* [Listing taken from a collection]
'''
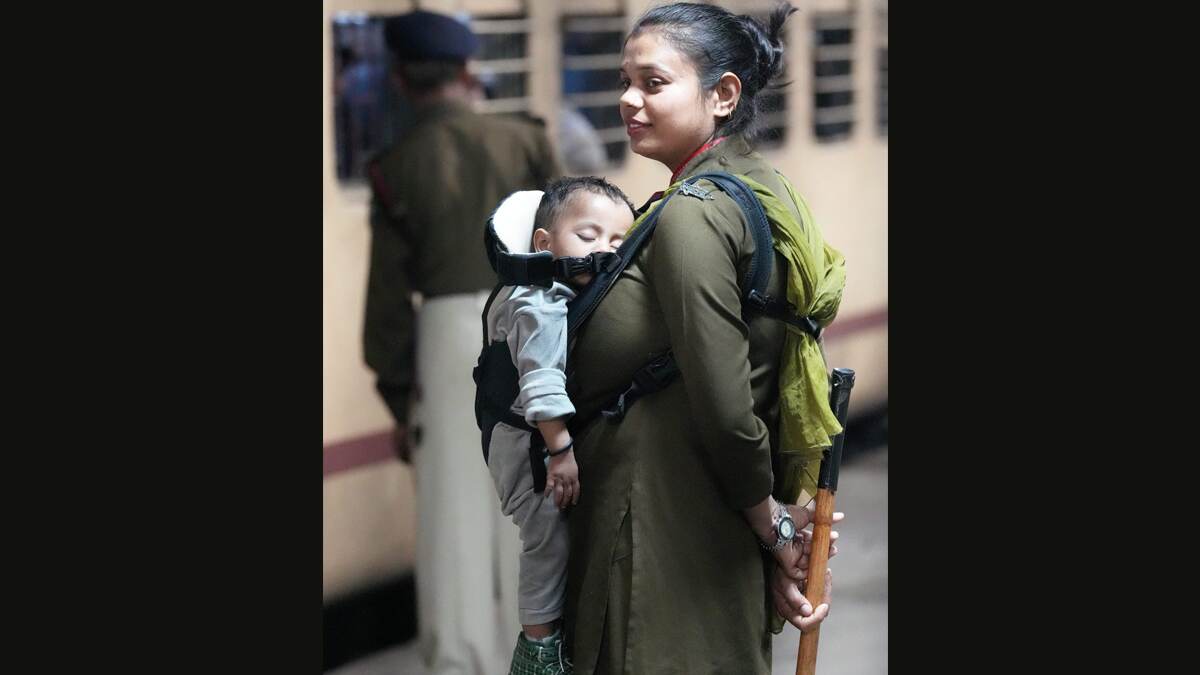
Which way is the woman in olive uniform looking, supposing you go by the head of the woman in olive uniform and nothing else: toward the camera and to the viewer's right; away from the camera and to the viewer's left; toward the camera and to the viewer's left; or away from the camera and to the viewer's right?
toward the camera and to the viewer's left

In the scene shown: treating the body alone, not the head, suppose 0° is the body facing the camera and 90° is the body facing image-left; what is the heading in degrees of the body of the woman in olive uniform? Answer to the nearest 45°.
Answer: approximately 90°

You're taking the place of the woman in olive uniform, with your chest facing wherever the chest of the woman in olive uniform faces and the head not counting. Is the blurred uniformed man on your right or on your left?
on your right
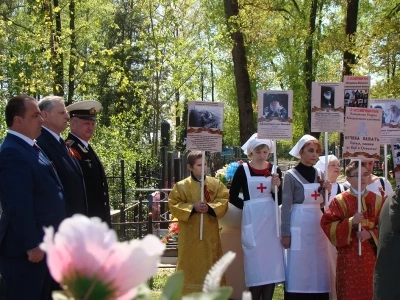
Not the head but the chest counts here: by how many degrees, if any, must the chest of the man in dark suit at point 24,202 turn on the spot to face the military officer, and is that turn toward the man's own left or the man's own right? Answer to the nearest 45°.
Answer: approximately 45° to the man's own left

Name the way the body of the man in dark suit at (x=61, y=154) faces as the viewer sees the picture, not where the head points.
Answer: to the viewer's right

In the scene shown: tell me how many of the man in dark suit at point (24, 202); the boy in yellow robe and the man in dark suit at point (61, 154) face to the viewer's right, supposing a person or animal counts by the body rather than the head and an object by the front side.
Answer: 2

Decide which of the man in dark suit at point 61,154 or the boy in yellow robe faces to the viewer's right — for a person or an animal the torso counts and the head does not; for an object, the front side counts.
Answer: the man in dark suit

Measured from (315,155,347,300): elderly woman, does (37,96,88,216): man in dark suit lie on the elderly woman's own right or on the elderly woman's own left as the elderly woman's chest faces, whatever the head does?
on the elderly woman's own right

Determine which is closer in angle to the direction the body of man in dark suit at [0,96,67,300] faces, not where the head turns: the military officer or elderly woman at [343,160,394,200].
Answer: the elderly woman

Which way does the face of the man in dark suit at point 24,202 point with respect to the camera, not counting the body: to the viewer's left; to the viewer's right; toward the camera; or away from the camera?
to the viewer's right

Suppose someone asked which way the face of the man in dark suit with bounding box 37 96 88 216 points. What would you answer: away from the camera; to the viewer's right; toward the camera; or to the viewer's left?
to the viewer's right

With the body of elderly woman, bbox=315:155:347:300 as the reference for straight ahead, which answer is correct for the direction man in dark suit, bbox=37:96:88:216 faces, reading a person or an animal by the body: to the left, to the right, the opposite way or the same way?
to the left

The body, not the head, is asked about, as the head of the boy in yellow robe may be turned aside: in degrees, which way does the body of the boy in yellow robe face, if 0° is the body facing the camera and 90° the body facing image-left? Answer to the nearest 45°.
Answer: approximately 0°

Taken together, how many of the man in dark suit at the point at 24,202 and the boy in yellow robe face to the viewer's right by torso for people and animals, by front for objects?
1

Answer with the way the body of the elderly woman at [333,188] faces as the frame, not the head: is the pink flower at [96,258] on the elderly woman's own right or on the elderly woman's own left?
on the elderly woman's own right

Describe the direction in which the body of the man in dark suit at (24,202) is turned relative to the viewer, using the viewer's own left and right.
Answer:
'''
Copy the listing above word for word, leaving out the pictures.

* [EXPECTED ANSWER]
Which way is the woman in olive uniform looking, supposing you go by the head of the woman in olive uniform and nothing else: toward the camera and to the viewer's right; away from the camera and to the viewer's left; toward the camera and to the viewer's left; or away from the camera and to the viewer's right?
toward the camera and to the viewer's left

In the scene shown: treating the body alone, not the head, suppose 0° is the body facing the camera and 90° is the body facing image-left; what is the heading in degrees of the body of the woman in olive uniform? Answer to the nearest 45°.
Answer: approximately 90°

You're taking the place of the woman in olive uniform, with your chest facing wherever the chest of the woman in olive uniform faces and the head not counting. Is the blurred uniformed man on your right or on your left?
on your right
Not the head but the chest counts here: by how many degrees, if any, must the chest of the man in dark suit at point 24,202 turn on the spot to face the military officer, and is that turn toward the man's own left or the man's own right? Answer to the nearest 45°.
Answer: approximately 45° to the man's own left

Name the way the body of the man in dark suit at (x=61, y=154) faces as the viewer sees the picture, not where the head points.
Answer: to the viewer's right

In the scene shown: tell me how many of the man in dark suit at point (24, 202); the boy in yellow robe and the man in dark suit at point (61, 154) face to the viewer's right, supposing a person or animal counts by the body rather than the head and an object by the front side.
Answer: 2

Decide which of the man in dark suit at point 61,154 or the boy in yellow robe faces to the viewer's right — for a person or an animal the torso counts and the head does not; for an object, the front side counts.
Answer: the man in dark suit

Measured from (315,155,347,300): elderly woman, does (37,96,88,216): man in dark suit lie on the elderly woman's own right or on the elderly woman's own left as the elderly woman's chest faces, whatever the head does?
on the elderly woman's own right

Determine which is closer in angle to the direction the body of man in dark suit at [0,96,67,300] faces, not where the head turns: the military officer or elderly woman at [343,160,394,200].
Answer: the elderly woman

Which way does the face of the man in dark suit at point 24,202 point with respect to the camera, not counting the body: to the viewer's left; to the viewer's right; toward the camera; or away from the camera?
to the viewer's right

Suppose someone asked which way the face of the man in dark suit with bounding box 37 96 88 216 points. What would you answer: away from the camera; to the viewer's right; toward the camera; or to the viewer's left?
to the viewer's right

With the body of elderly woman, bbox=315:155:347:300 as the reference for straight ahead, which answer is correct for the direction man in dark suit, bbox=37:96:88:216 faces, reading a person or an animal by the body: to the left, to the right, the opposite way or the same way?
to the left

The body, not the head, is asked about, as the head of the boy in yellow robe may be turned aside: in degrees, which way does the body of the boy in yellow robe face, if 0° is the body facing the camera and 90° the body facing image-left? Answer to the nearest 45°.
Answer: approximately 0°

Taken together, how many of the man in dark suit at the point at 24,202 and the boy in yellow robe face to the viewer's right by torso for people and animals, by front for objects?
1

Answer with the way the body of the elderly woman at [333,188] faces as the frame, not the head: is the pink flower at [96,258] on the elderly woman's own right or on the elderly woman's own left?
on the elderly woman's own right

Describe the direction in which the body of the man in dark suit at (24,202) is turned relative to the viewer, using the viewer's own left and right.
Answer:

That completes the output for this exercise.